The purpose of a shareholder "consent" provision is "to protect the shareholders from fundamental change, or more specifically to protect the shareholders from the destruction of the means to accomplish the purposes or objects for which the corporation was incorporated and actually performs." 6A W. Fletcher, Cyclopedia of the Law of Private Corporations § 2949.2 (rev.perm.ed. 1981 Supp. 1983). When Hy Uchitel entered into a contract for the sale of the last major corporate asset, he violated shareholders' statutory rights to receive prior notice to consider the transaction and effectively barred their participation in a decision which fundamentally changes the nature of the corporation. This court must therefore decide whether injunctive relief is appropriate under these circumstances.
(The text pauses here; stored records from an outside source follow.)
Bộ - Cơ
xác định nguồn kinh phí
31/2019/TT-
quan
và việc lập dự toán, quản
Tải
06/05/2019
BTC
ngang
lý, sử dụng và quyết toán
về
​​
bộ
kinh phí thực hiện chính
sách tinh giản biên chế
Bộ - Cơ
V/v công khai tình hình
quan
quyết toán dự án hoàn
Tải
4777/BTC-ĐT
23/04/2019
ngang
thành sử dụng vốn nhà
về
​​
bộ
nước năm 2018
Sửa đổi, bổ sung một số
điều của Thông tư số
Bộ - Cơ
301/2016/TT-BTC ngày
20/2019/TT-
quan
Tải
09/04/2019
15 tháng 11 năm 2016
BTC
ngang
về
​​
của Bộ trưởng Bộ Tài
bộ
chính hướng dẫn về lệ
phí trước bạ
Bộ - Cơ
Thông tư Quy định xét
The general rule is that a court of equity is empowered to issue injunctive relief to prevent officers or directors of a corporation from wrongfully dealing with corporate assets and to prevent such wrongful actions from infringing upon shareholders' voting rights. See Orlando Orange Groves Co. v. Hale, 107 Fla. 304, 144 So. 674 (1932); Penn-Texas Corp. v. Niles-Bement-Pond Co., 34 N.J. Super. 373, 112 A.2d 302 (1955). The proposed sale of the remaining corporate asset constituted a breach of Uchitel's fiduciary duties to the corporation and to its stockholders, see Snead v. United States Trucking Corp., 380 So.2d 1075 (Fla. 1st DCA), review denied, 389 So.2d 1116 (Fla. 1980), and deprived shareholders of their statutory rights to notice and to vote prior to the transfer of the last corporate asset. Injunctive relief is appropriate because appellants have a clear legal right to prior notice and a vote, and legal remedies are inadequate to prevent the irreparable harm that would result from Uchitel's unilateral decision to change the fundamental nature of the corporate enterprise. See Russell v. Florida Ranch Lands, Inc., 414 So.2d 1178 (Fla. 5th DCA 1982); Oxford International Bank Trust, Ltd. v. Merrill Lynch, Pierce, Fenner Smith, Inc., 374 So.2d 54 (Fla. 3d DCA 1979). An award of damages would not compensate the shareholders for the destruction of the corporation caused by the transfer of the last major corporate asset. The pending sale is therefore enjoined.
Reversed and remanded for further proceedings consistent with this opinion.
ON MOTION FOR CLARIFICATION
Upon remand, the trial court is directed to conduct a hearing to determine the propriety of discharging the notices of lis pendens. See Cacaro v. Swan, 394 So.2d 538 (Fla. 4th DCA), review dismissed, 402 So.2d 608 (Fla. 1981); Dominguez v. Lopez, 346 So.2d 627 (Fla. 3d DCA 1977).